Other hematophagous insects are mosquitos, vampire bats, and some butterflies though none of these are likely to take up residence in your bedding.
Once a bed bug has made contact with a host, it will latch on with its hooked feet and drink its fill. Since bed bugs move as a group, if one is biting you, likely hundreds or even thousands are enjoying your blood. This can result in some serious itchy bite marks all over your body. To feed, bed bugs use a straw-like appendage that quickly draws blood from sleeping humans.
Originally, bed bugs were bat bugs and used wings to fly to where bats slept to drink their blood. Since that was the only food in caves, the straw mouthpiece is all these bat bugs have ever needed. Now, bed bugs feed exclusively on humans and don’t need wings, but do inject a heavier dose of anesthetic saliva than the older species of bugs.
The proboscis is a bed bug mouthpiece that consists of two parts.

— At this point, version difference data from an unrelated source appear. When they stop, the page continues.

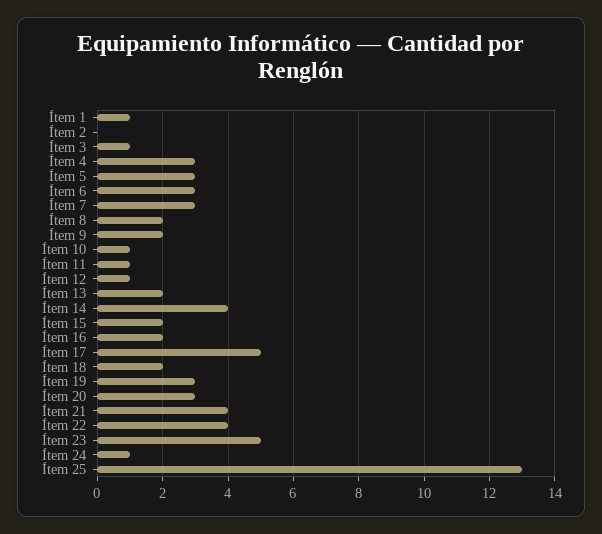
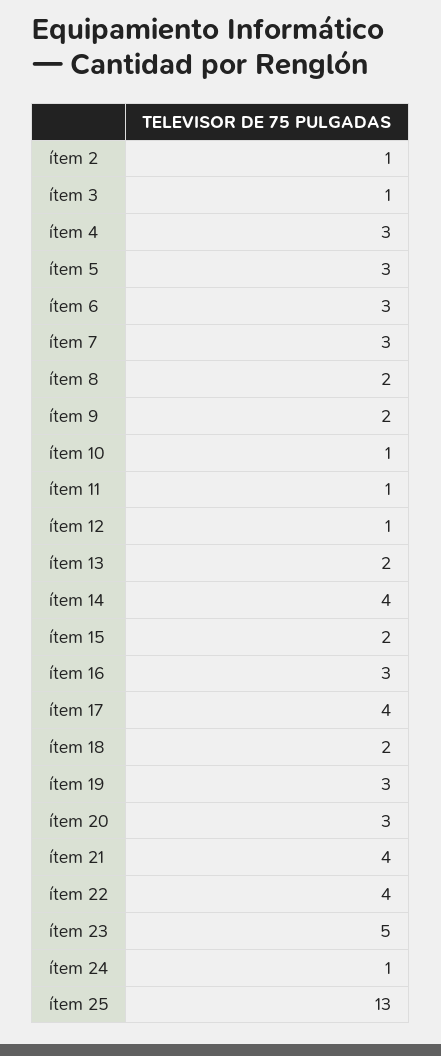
Ítem 1: 1 -> none
Ítem 2: 0 -> 1
Ítem 16: 2 -> 3
Ítem 17: 5 -> 4

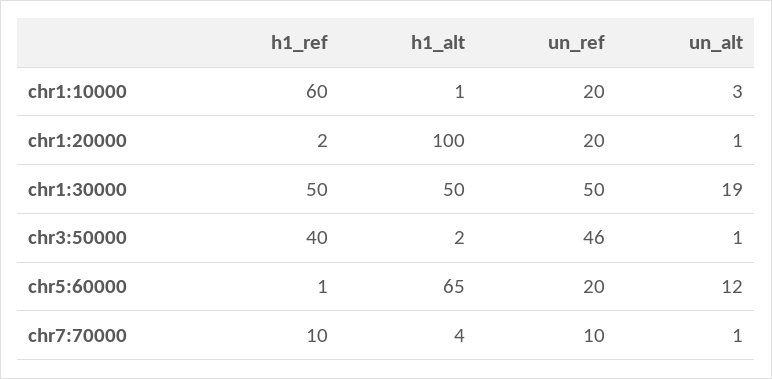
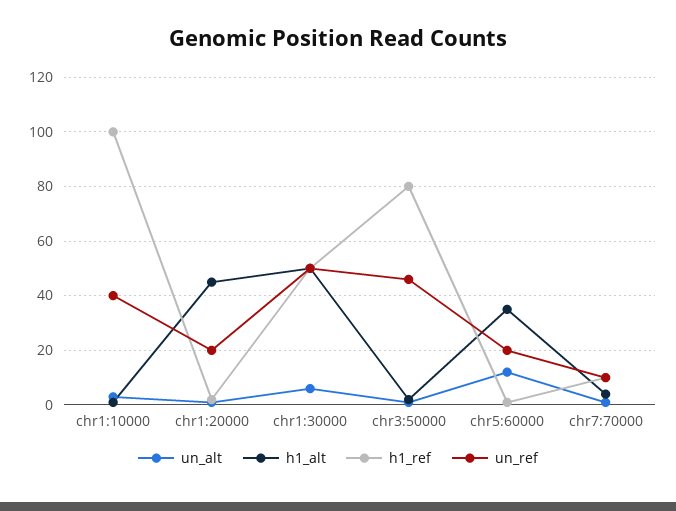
h1_ref, chr1:10000: 60 -> 100
un_ref, chr1:10000: 20 -> 40
h1_alt, chr1:20000: 100 -> 45
un_alt, chr1:30000: 19 -> 5
h1_ref, chr3:50000: 40 -> 80
h1_alt, chr5:60000: 65 -> 35

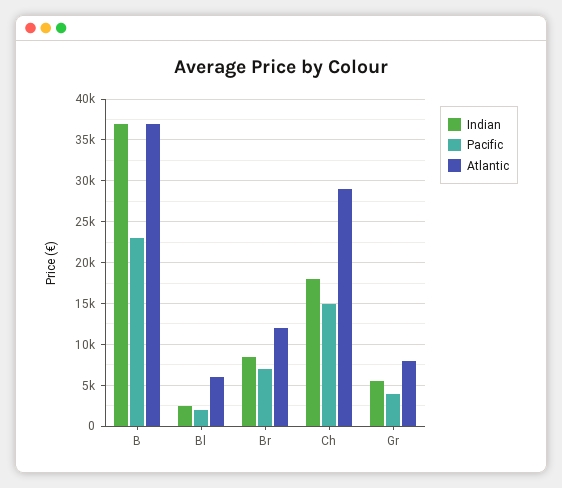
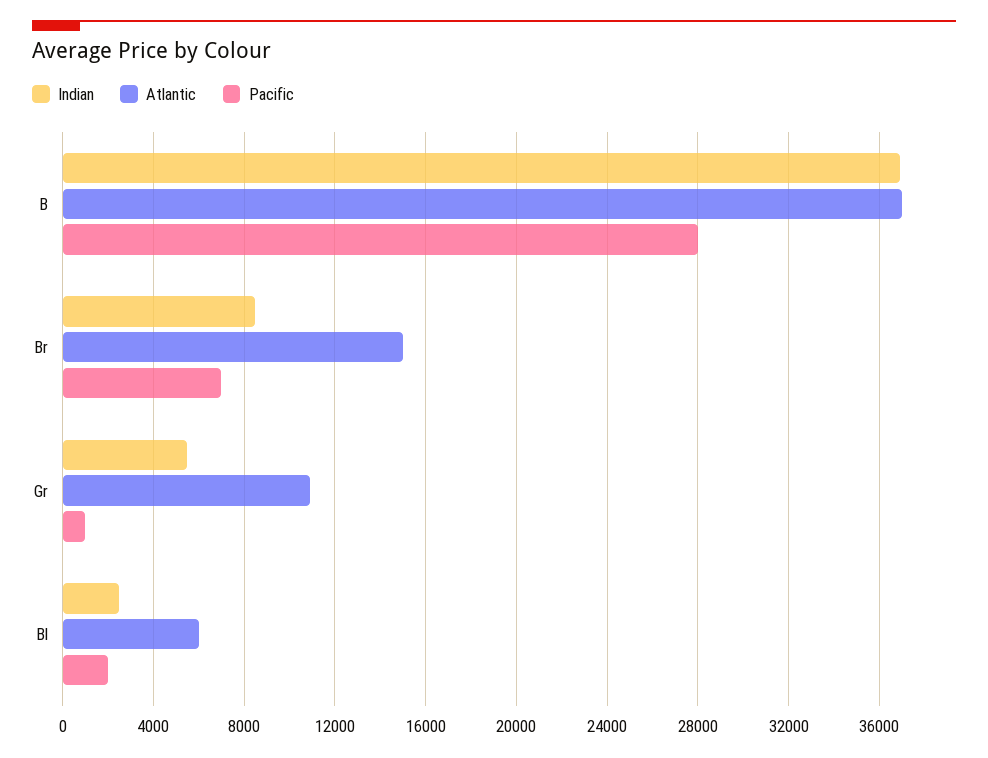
Pacific, B: 23000 -> 28000
Atlantic, Br: 12000 -> 15000
Indian, Ch: 18000 -> none
Pacific, Ch: 15000 -> none
Atlantic, Ch: 29000 -> none
Pacific, Gr: 4000 -> 1000
Atlantic, Gr: 8000 -> 11000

One tube is a short, slightly wider hose that quickly fills the bit area with a numbing agent. Next, the longer tube is inserted and draws up to .0055 milliliters of blood. When that is done, the bed bug retreats and waits until it is ready to feed again. Meanwhile, the person who has been bit is left with itchy bed bug bites and unsightly red marks.

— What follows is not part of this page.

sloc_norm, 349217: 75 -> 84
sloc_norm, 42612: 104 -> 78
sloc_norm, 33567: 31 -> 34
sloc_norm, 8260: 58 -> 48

Do Bed Bugs Need to Feed Each Night?
Although bed bugs love blood, they do not need to feed every night. While each individual bug doesn’t need to eat again right away with a heavy infestation, there will always be some bugs that need to feed again. In this way, you will most likely get bitten every night you are sleeping on bed bug-infested bedding. After only one feeding, a bed bug can survive for over a year. This is most common in adult bed bugs as a growing bug may need to eat more often.
Human blood is high in vitamins, fats, and proteins and is all an adult bed bug needs to live for a year or two. Most bed bugs are not interested in just surviving and want to actively grow and breed. When this happens, you will find bed bugs feeding every chance they get.
On average, a bed bug will feed as much as it can, which is every 5 to 10 days for an adult bed bug and more often for larvae and adolescents. Having multiple generations can make constant nightly bites a nightmare and have you running for the nearest pest control company or friendly exterminator to rid of these blood-sucking bed bugs.